Samedi 21 mars le conseil municipal du Port élu dimanche dernier est convoqué pour la désignation des instances de l’exécutif : l’élection du maire et des adjoints (Photo : Richard Bouhet/www.imazpress.com)
Nous ne participerons pas à ce qui a tout l’air d’être une triste comédie
Un élu, sous le coup de poursuites judiciaires dans l’affaire du Cap Sacré Cœur, condamné en première instance à 15 mois de prison avec sursis, 50.000 euros d’amende et 5 ans d’inéligibilité, va de toute évidence être plébiscité par une majorité bien soumise.

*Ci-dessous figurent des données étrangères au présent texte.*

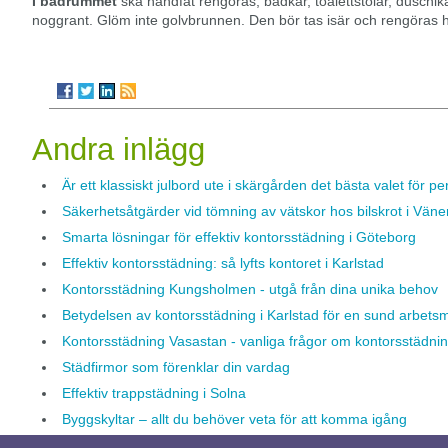
I badrummet
ska handfat rengöras, badkar, toalettstolar, duschi
noggrant. Glöm inte golvbrunnen. Den bör tas isär och rengöras hel
Andra inlägg
Är ett klassiskt julbord ute i skärgården det bästa valet för 
Säkerhetsåtgärder vid tömning av vätskor hos bilskrot i Vän
Smarta lösningar för effektiv kontorsstädning i Göteborg
Effektiv kontorsstädning: så lyfts kontoret i Karlstad
Kontorsstädning Kungsholmen - utgå från dina unika behov
Betydelsen av kontorsstädning i Karlstad för en sund arbetsm
Kontorsstädning Vasastan - vanliga frågor om kontorsstädni
Städfirmor som förenklar din vardag
Effektiv trappstädning i Solna
Byggskyltar – allt du behöver veta för att komma igång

Il n’a jamais été blanchi, selon ses dires, par un procureur ! Un mensonge de plus à ajouter à son répertoire déjà bien fourni. Il sait très bien que c’est le tribunal présidé par un juge qui prononce le jugement, le procureur lui n’a pas ce pouvoir.
Ses mensonges ne lui permettront pas d’échapper à la sanction qui va lui être infligée.
Raisonnablement nous le pensons en tout cas.
Dans ces conditions, malgré le résultat du vote qui nous semble d’ailleurs fortement sujet à caution, participer à cette mascarade n’est pas concevable pour nous. Nos valeurs nous dictent en toutes circonstances le respect de la dignité et des électeurs qui nous ont accordé leur confiance.
Le dernier point à l’ordre du jour est : Lecture et remise d’une copie de la charte de l’élu local.
Cette charte comporte 7 points dont le premier est ainsi rédigé : "L’élu local exerce ses fonctions avec impartialité, diligence, dignité, probité et intégrité".
La distribution de cette charte par le futur et éphémère maire à tous les élus, dans la situation où se trouve empêtrée notre commune, a une dimension surréaliste et cocasse si ce n’était pas un sujet grave qui affecte la démocratie et qui doit nous interpeller tous.